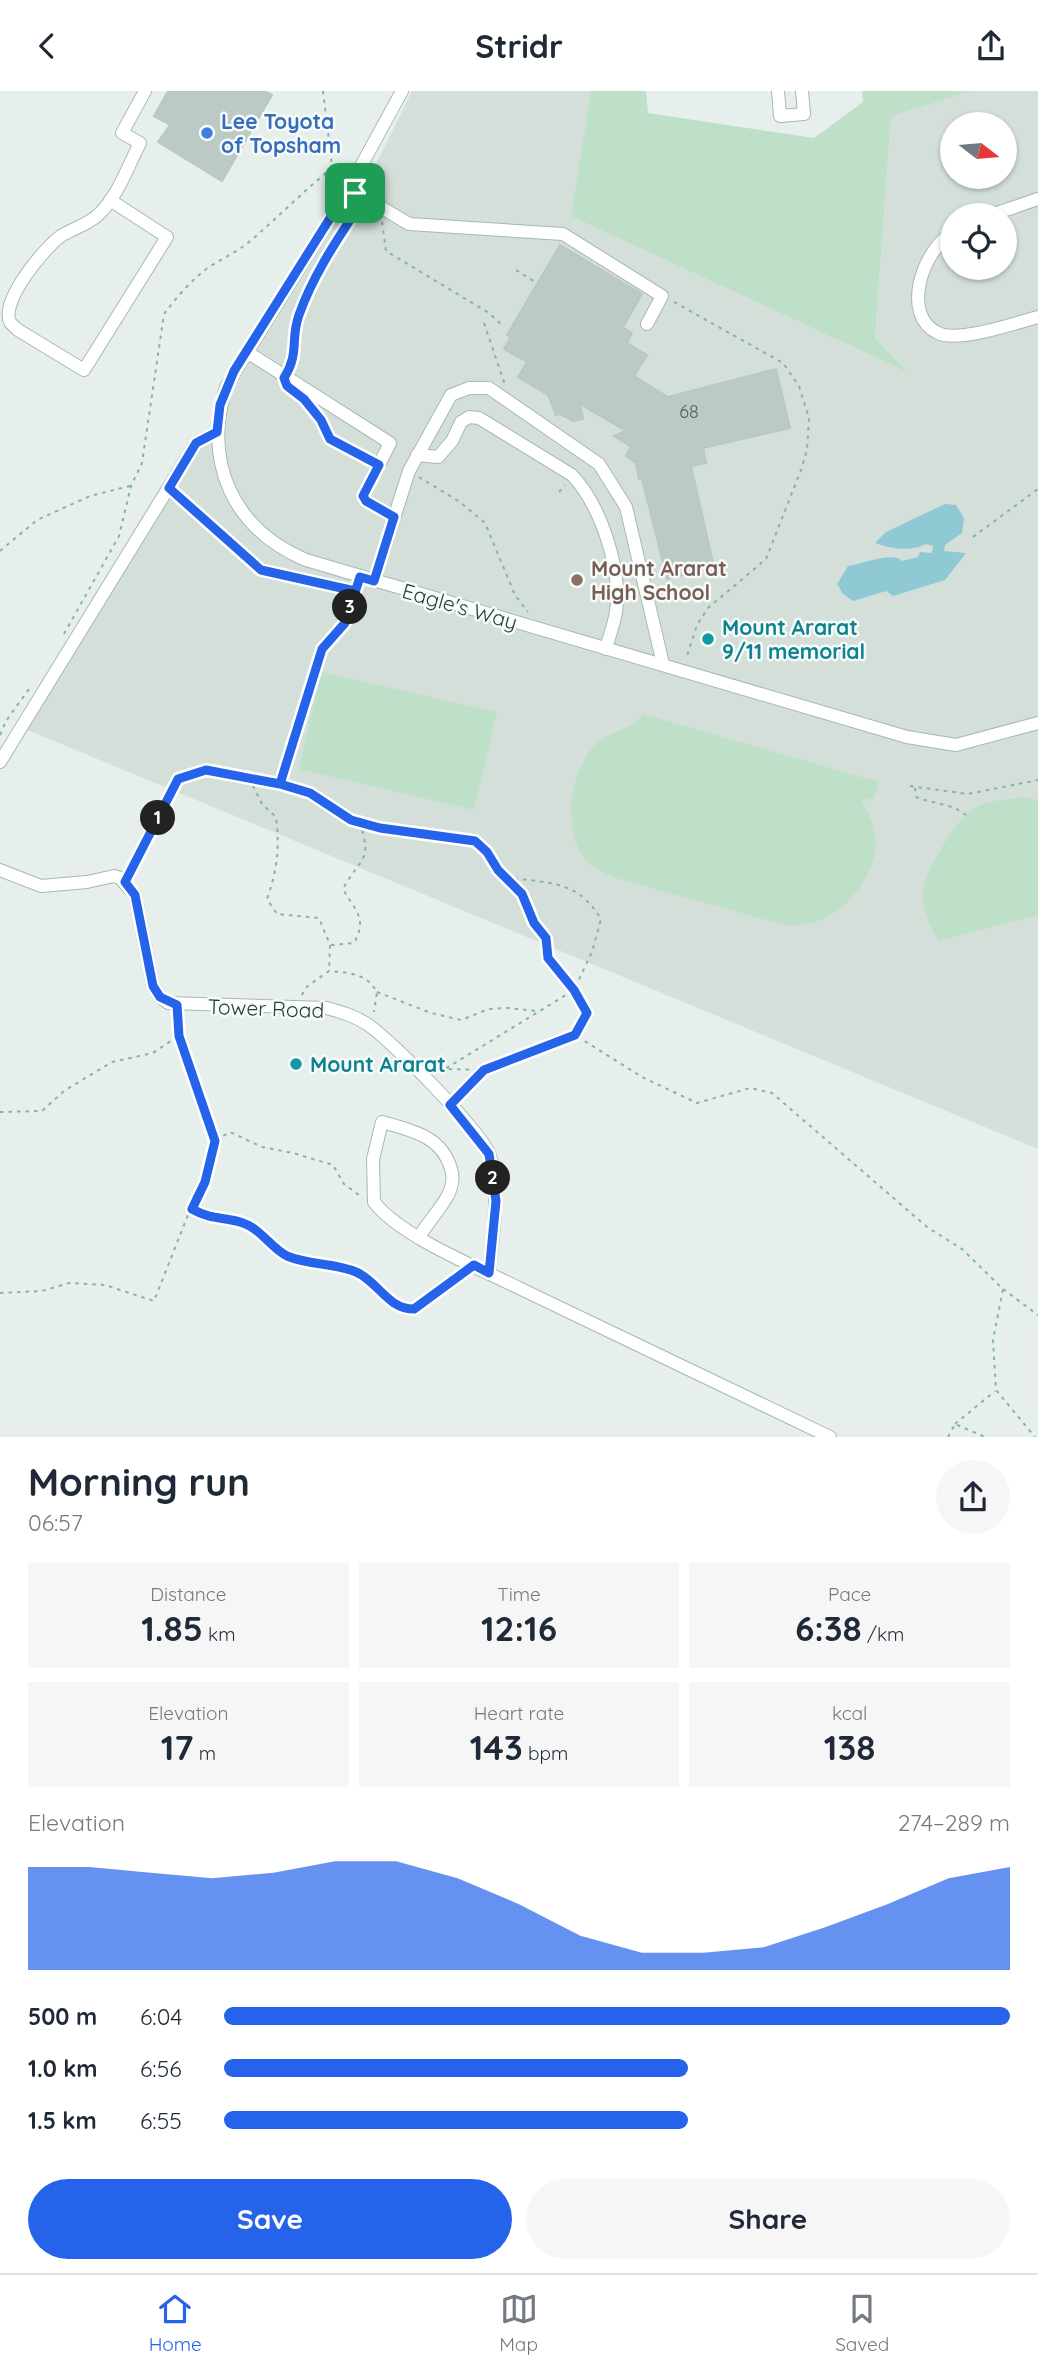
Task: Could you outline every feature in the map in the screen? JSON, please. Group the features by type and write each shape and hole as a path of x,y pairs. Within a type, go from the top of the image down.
{"street":[{"path":"110,200 167,237 84,370 18,330 10,322 8,314 17,290 41,252 99,214 110,200 140,143 122,133 145,91"},
{"name":"Eagle's Way","path":"402,91 351,194 226,387 217,432 218,452 234,500 258,531 288,552 360,577 907,737 956,745 1038,723"},
{"path":"778,91 780,116 804,114 802,91"},
{"path":"351,194 409,224 563,234 662,296 647,324"},
{"path":"1017,206 1038,199"},
{"path":"940,246 929,257 920,280 919,307 923,322 939,334 956,336 1038,317"},
{"path":"247,352 390,443 363,496 366,501 394,517"},
{"path":"374,581 408,471 451,395 469,388 489,388 598,464 625,507 663,664"},
{"path":"417,455 438,457 452,441 461,422 469,417 478,418 573,477 584,488 596,509 611,552 617,611 606,649"},
{"path":"0,762 196,443 217,432"},
{"path":"0,870 41,886 87,882 114,876 125,882"},
{"name":"Tower Road","path":"125,882 135,895 153,986 160,997 177,1005 327,1008 350,1015 369,1025 426,1078 489,1154 496,1201 489,1273"},
{"path":"419,1237 449,1194 453,1176 442,1147 428,1138 382,1122 373,1159 374,1202 390,1219 419,1237 489,1273 830,1437"}],"path":[{"path":"285,376 294,362 297,319 308,291 326,257 360,205 351,194 340,190 332,168 323,91"},
{"path":"60,639 119,536 131,486 142,463 164,314 177,296 209,267 230,257 255,238 286,206 332,168"},
{"path":"382,219 386,251 489,313 504,327"},
{"path":"516,270 535,282"},
{"path":"662,296 783,363 799,386 809,418 807,450 801,470 766,559 708,608 697,625 686,660"},
{"path":"484,323 508,391"},
{"path":"304,399 321,420 330,439 379,465"},
{"path":"408,471 460,502 485,523 515,595 531,617"},
{"path":"0,551 37,520 90,496 131,486"},
{"path":"169,488 261,570 355,591"},
{"path":"972,537 1038,489"},
{"path":"280,784 322,649 345,623 360,577"},
{"path":"0,735 6,721 34,683"},
{"path":"125,882 178,779 206,770 280,784 310,793 360,823 475,841 522,894 534,923 546,938 548,958 574,990 587,1013 575,1035 484,1070 445,1069 574,990 592,952 601,919 590,901 561,883 508,878"},
{"path":"249,778 262,804 276,817 279,841 277,860 267,899 278,914 319,918 330,945 329,971"},
{"path":"910,786 968,795 1038,780"},
{"path":"915,787 916,797 928,802 942,802 967,815"},
{"path":"330,945 354,943 360,932 361,920 343,890 351,875 364,861 367,844 360,823"},
{"path":"294,1008 305,988 329,971 354,974 370,980 377,992 431,1013 461,1020 489,1009 508,1007 539,1011"},
{"path":"369,1025 377,992"},
{"path":"0,1293 42,1291 69,1283 105,1285 154,1301 205,1182 215,1141 179,1036 177,1005"},
{"path":"575,1035 642,1077 697,1103 750,1088 772,1093 927,1227 962,1249 1003,1289 1038,1315"},
{"path":"0,1112 42,1111 64,1091 112,1062 153,1053 179,1036"},
{"path":"450,1105 484,1070"},
{"path":"215,1141 230,1132 262,1147 333,1165 339,1170 344,1184 357,1196 374,1202"},
{"path":"192,1209 208,1218 243,1223 262,1234 286,1255 358,1273 383,1297 405,1309 414,1309 474,1265"},
{"path":"1003,1289 993,1340 996,1390 1035,1437"},
{"path":"948,1437 955,1424 996,1390"},
{"path":"955,1424 985,1437"}],"shaded area":[{"name":"Mount Ararat High School","path":"412,91 591,91 572,216 906,370 875,338 891,115 972,91 1038,91 1038,1149 25,729 347,205 377,162"}],"green space":[{"path":"591,91 646,91 648,113 814,138 863,102 862,91 972,91 891,116 875,338 908,372 571,216"},
{"path":"321,672 497,712 474,810 299,769"},
{"path":"643,714 879,782 873,800 864,798 862,802 870,816 876,843 869,870 854,895 832,914 820,920 804,925 785,925 615,878 591,864 577,845 571,816 574,785 579,770 599,741 633,724"},
{"path":"1026,797 1038,801 1038,915 939,941 926,915 923,900 924,885 936,857 956,826 975,808 996,801"}],"water":[{"path":"945,504 956,505 964,518 962,533 945,545 944,551 966,553 945,580 893,596 886,591 853,601 843,594 837,584 848,566 891,557 902,561 918,557 920,552 932,553 933,546 926,544 901,549 875,543 886,532"}],"building":[{"name":"Lee Toyota of Topsham","path":"168,91 264,91 272,95 222,181 158,142 170,125 154,116"},
{"name":"Mount Ararat High School","path":"560,245 642,294 623,327 632,333 627,343 647,355 634,376 668,397 776,369 790,428 703,448 706,463 691,466 714,567 667,579 642,479 639,479 636,463 626,456 631,447 614,436 626,431 580,404 583,419 573,421 560,414 556,415 548,395 518,377 527,362 504,349 511,337 507,335"}],"place":[{"name":"Lee Toyota of Topsham","path":"207,133"},
{"name":"Mount Ararat High School","path":"577,580"},
{"name":"Mount Ararat 9/11 memorial","path":"708,639"},
{"name":"Mount Ararat","path":"296,1064"}],"route":[{"path":"355,193 349,188 234,371 220,405 217,432 196,443 169,488 261,570 355,591 345,623 322,649 301,716 280,784 310,793 351,820 380,828 475,841 522,894 534,923 546,938 548,958 574,990 587,1013 575,1035 484,1070 450,1105 489,1154 496,1201 489,1273 474,1265 414,1309 405,1309 383,1297 358,1273 286,1255 262,1234 243,1223 208,1218 192,1209 205,1182 215,1141 179,1036 177,1005 160,997 153,986 135,895 125,882 178,779 206,770 280,784 322,649 345,623 360,577 374,581 394,517 366,501 363,496 379,465 330,439 321,420 304,399 287,386 284,378 294,362 297,319 326,257 360,205 356,202 355,193"}]}
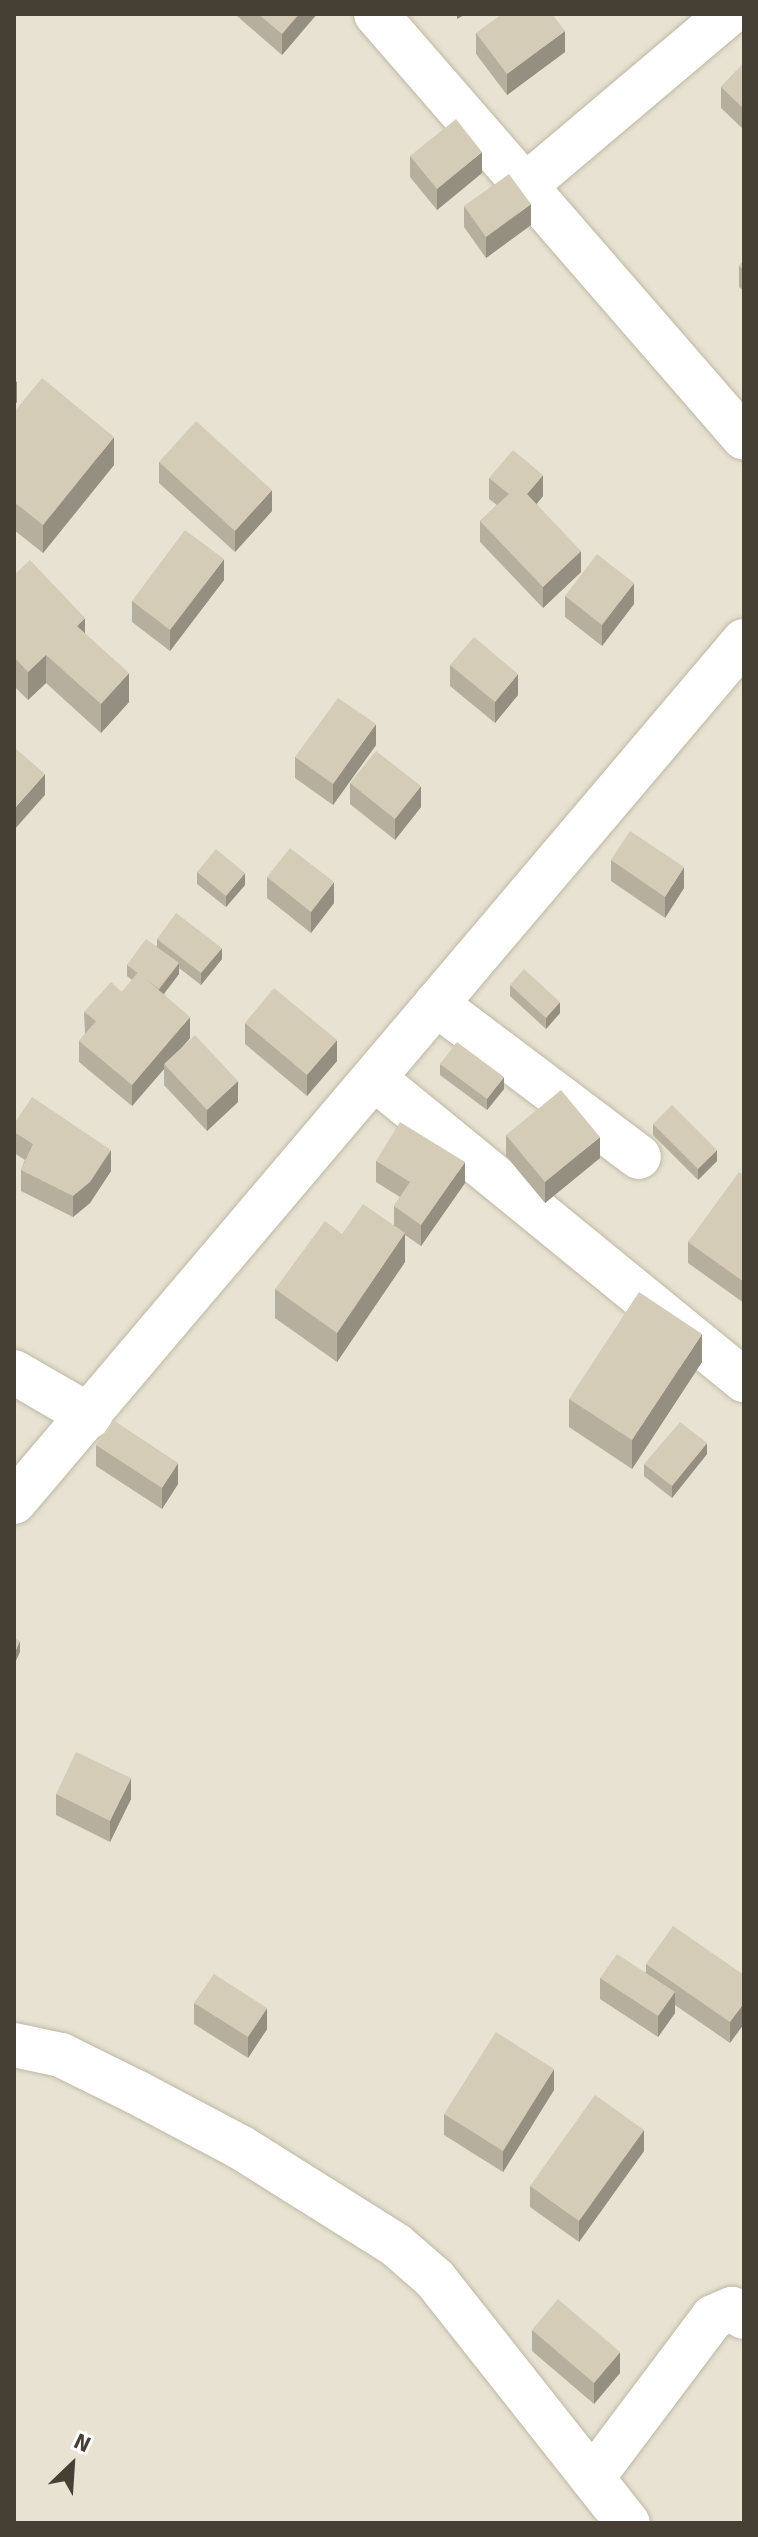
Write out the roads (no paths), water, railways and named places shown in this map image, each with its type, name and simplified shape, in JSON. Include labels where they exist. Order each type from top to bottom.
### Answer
[{"type":"street","points":[[376,14],[744,438]]},
{"type":"street","points":[[526,185],[728,14]]},
{"type":"street","points":[[14,1502],[90,1416],[267,1200],[376,1080],[436,1004],[744,641]]},
{"type":"street","points":[[436,1004],[639,1157]]},
{"type":"street","points":[[376,1080],[744,1380]]},
{"type":"street","points":[[14,1372],[90,1416]]},
{"type":"street","points":[[14,2045],[61,2055],[136,2092],[254,2155],[396,2245],[435,2279],[628,2523]]},
{"type":"street","points":[[593,2477],[713,2317],[732,2309],[744,2317]]}]
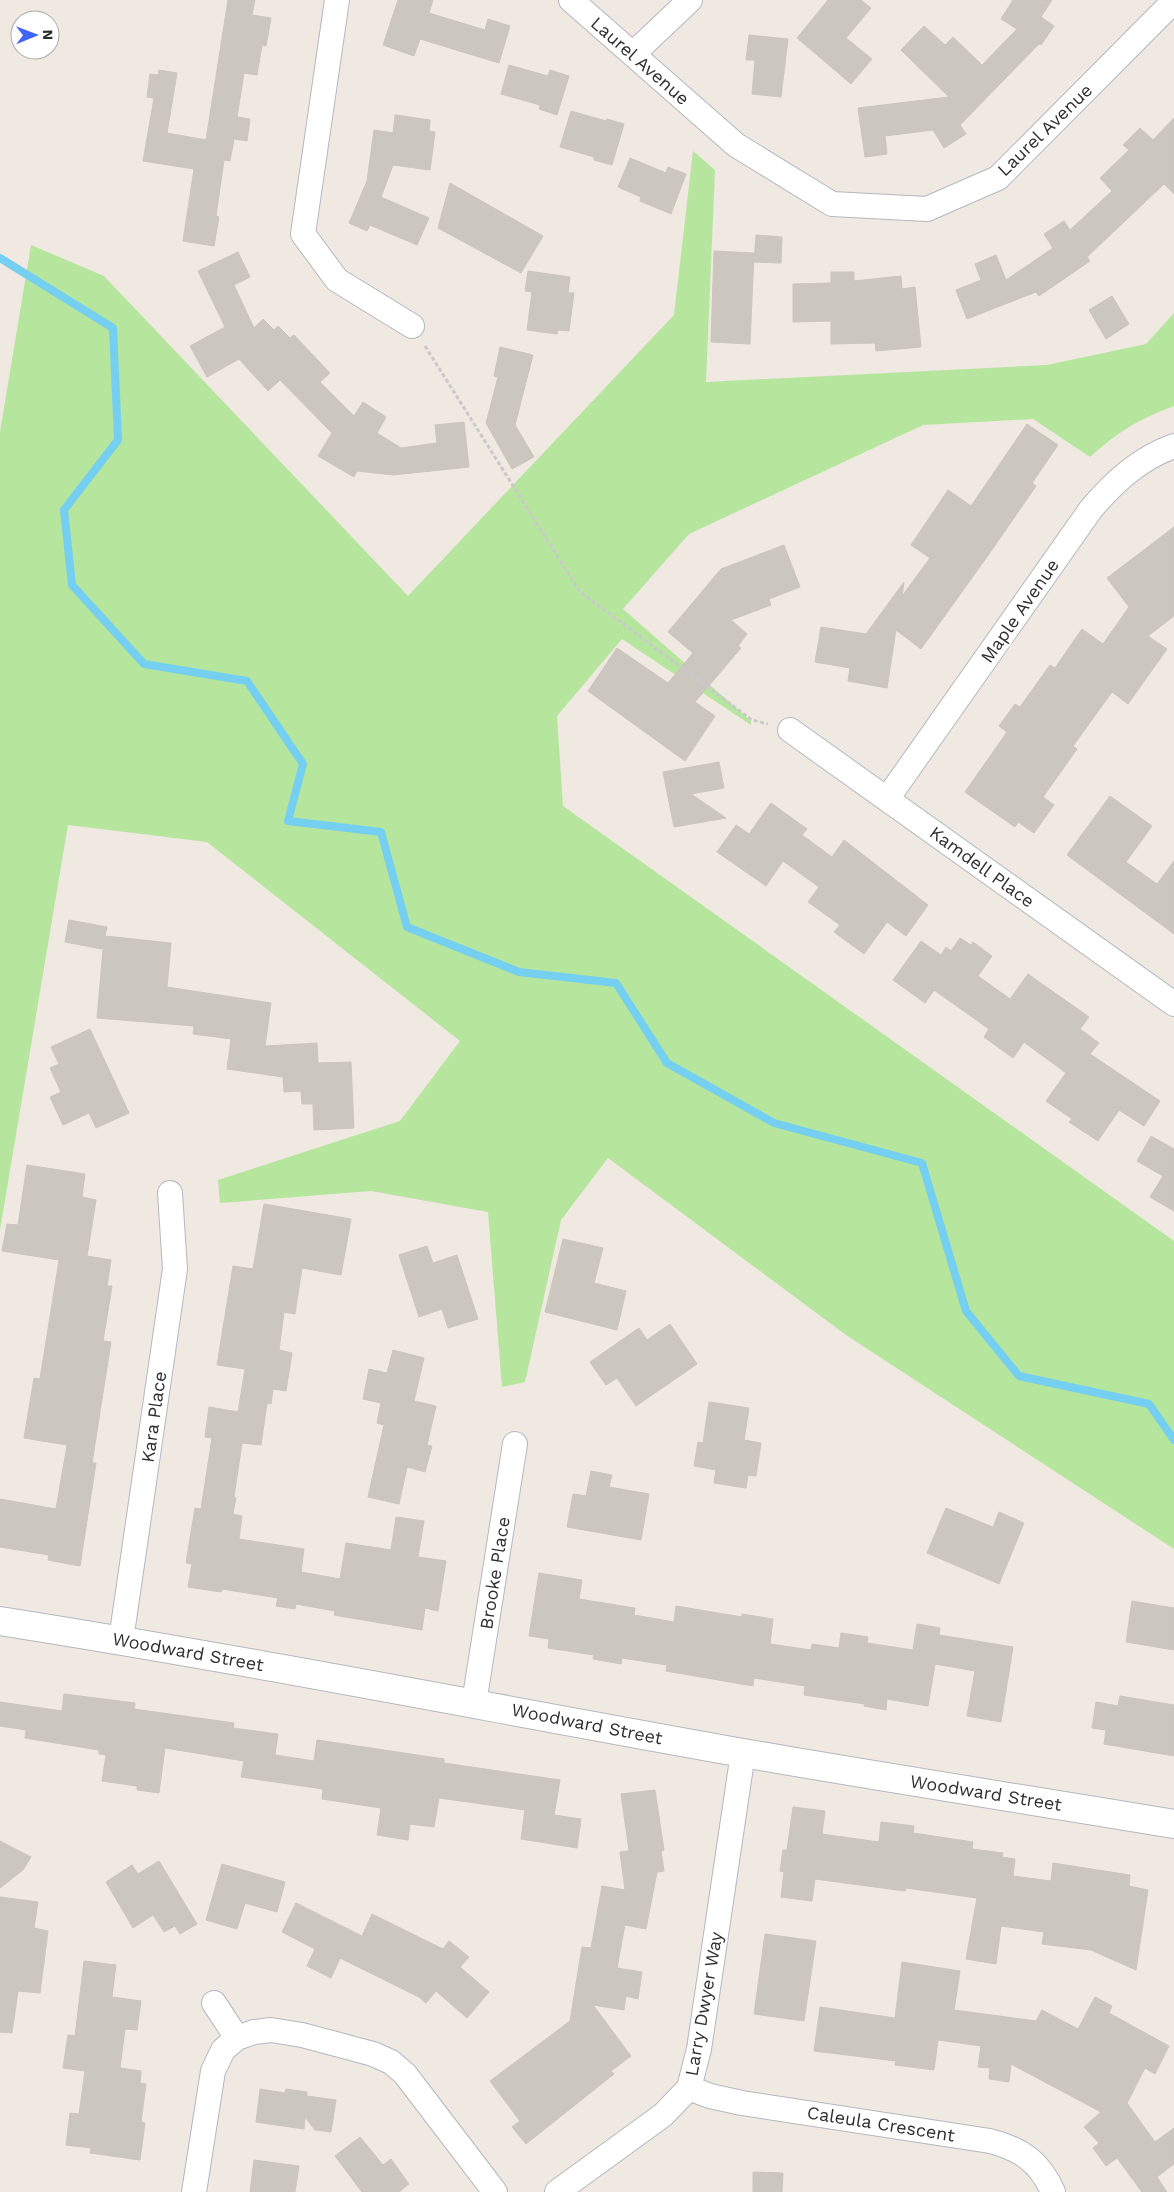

═══

* PROBLEM TO SOLVE *
Go through the records and show every line with the string "image" in it.

* TASK SOLUTION *
Task: Could you outline every feature in the map in the screen? JSON, please. Group the features by type and write each shape and hole as a path of x,y pairs. Within a type, go from the top of the image down.
Write out the roads (no paths), water, railways and named places shown in this map image, each with its type, name and simplified shape, in JSON. Include labels where they exist. Order each type from top to bottom.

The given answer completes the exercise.